Witnesses at Ben Gurion Airport reported trucks transporting large beige containers, similar in size to launch canisters used for Patriot PAC-2/GEM+ missiles or Israel’s Rafael SPYDER air-defense system. The cargo was loaded swiftly into the aircraft under heightened security.

There was no official announcement, no commercial flight plan, and minimal digital traces — highly unusual for a civilian transport operation. Shortly after takeoff, the aircraft flew toward Tbilisi, Georgia, before continuing back to the Persian Gulf region, taking a route that appeared deliberately indirect and partially hidden from common flight-tracking websites.

Such patterns are often associated with military or highly sensitive logistical operations.
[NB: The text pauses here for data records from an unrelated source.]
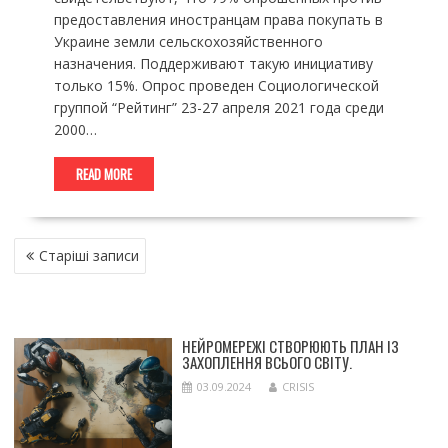
предоставления иностранцам права покупать в
Украине земли сельскохозяйственного
назначения. Поддерживают такую инициативу
только 15%. Опрос проведен Социологической
группой “Рейтинг” 23-27 апреля 2021 года среди
2000…
READ MORE
НАВІГАЦІЯ
Старіші записи
ЗА
ЗАПИСАМИ
НЕЙРОМЕРЕЖІ СТВОРЮЮТЬ ПЛАН ІЗ
ЗАХОПЛЕННЯ ВСЬОГО СВІТУ.
03.09.2024
CRISIS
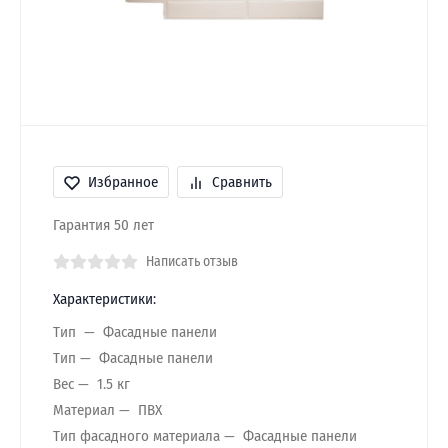
Избранное
Сравнить
Гарантия 50 лет
Написать отзыв
Характеристики:
Тип
Фасадные панели
Тип
Фасадные панели
Вес
1.5 кг
Материал
ПВХ
Тип фасадного материала
Фасадные панели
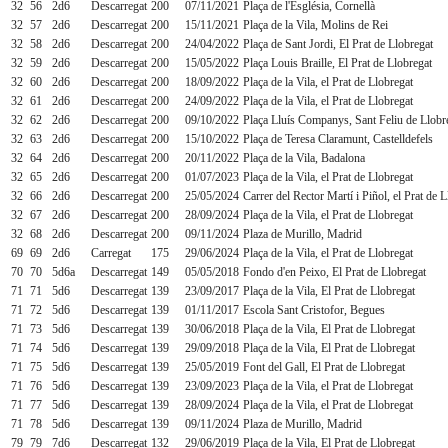
32
56
2d6
Descarregat
200
07/11/2021
Plaça de l'Església, Cornellà
32
57
2d6
Descarregat
200
15/11/2021
Plaça de la Vila, Molins de Rei
32
58
2d6
Descarregat
200
24/04/2022
Plaça de Sant Jordi, El Prat de Llobregat
32
59
2d6
Descarregat
200
15/05/2022
Plaça Louis Braille, El Prat de Llobregat
32
60
2d6
Descarregat
200
18/09/2022
Plaça de la Vila, el Prat de Llobregat
32
61
2d6
Descarregat
200
24/09/2022
Plaça de la Vila, el Prat de Llobregat
32
62
2d6
Descarregat
200
09/10/2022
Plaça Lluís Companys, Sant Feliu de Llobr
32
63
2d6
Descarregat
200
15/10/2022
Plaça de Teresa Claramunt, Castelldefels
32
64
2d6
Descarregat
200
20/11/2022
Plaça de la Vila, Badalona
32
65
2d6
Descarregat
200
01/07/2023
Plaça de la Vila, el Prat de Llobregat
32
66
2d6
Descarregat
200
25/05/2024
Carrer del Rector Martí i Piñol, el Prat de 
32
67
2d6
Descarregat
200
28/09/2024
Plaça de la Vila, el Prat de Llobregat
32
68
2d6
Descarregat
200
09/11/2024
Plaza de Murillo, Madrid
69
69
2d6
Carregat
175
29/06/2024
Plaça de la Vila, el Prat de Llobregat
70
70
5d6a
Descarregat
149
05/05/2018
Fondo d'en Peixo, El Prat de Llobregat
71
71
5d6
Descarregat
139
23/09/2017
Plaça de la Vila, El Prat de Llobregat
71
72
5d6
Descarregat
139
01/11/2017
Escola Sant Cristofor, Begues
71
73
5d6
Descarregat
139
30/06/2018
Plaça de la Vila, El Prat de Llobregat
71
74
5d6
Descarregat
139
29/09/2018
Plaça de la Vila, El Prat de Llobregat
71
75
5d6
Descarregat
139
25/05/2019
Font del Gall, El Prat de Llobregat
71
76
5d6
Descarregat
139
23/09/2023
Plaça de la Vila, el Prat de Llobregat
71
77
5d6
Descarregat
139
28/09/2024
Plaça de la Vila, el Prat de Llobregat
71
78
5d6
Descarregat
139
09/11/2024
Plaza de Murillo, Madrid
79
79
7d6
Descarregat
132
29/06/2019
Plaça de la Vila, El Prat de Llobregat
Strengthening Israel–Ukraine Defense Links

If the aircraft indeed carried air-defense components or interceptors, it would mark another discreet step in Israel’s gradually expanding support for Ukraine. While Israel has avoided publicly supplying offensive weapons to Kyiv, it has reportedly facilitated transfers of defensive systems — especially as Ukrainian cities continue to face waves of Russian missile and drone attacks.

The timing is notable: Ukraine has recently expanded deployment of Patriot systems, and Kyiv has hinted at receiving additional Western-supplied interceptors through third-party channels.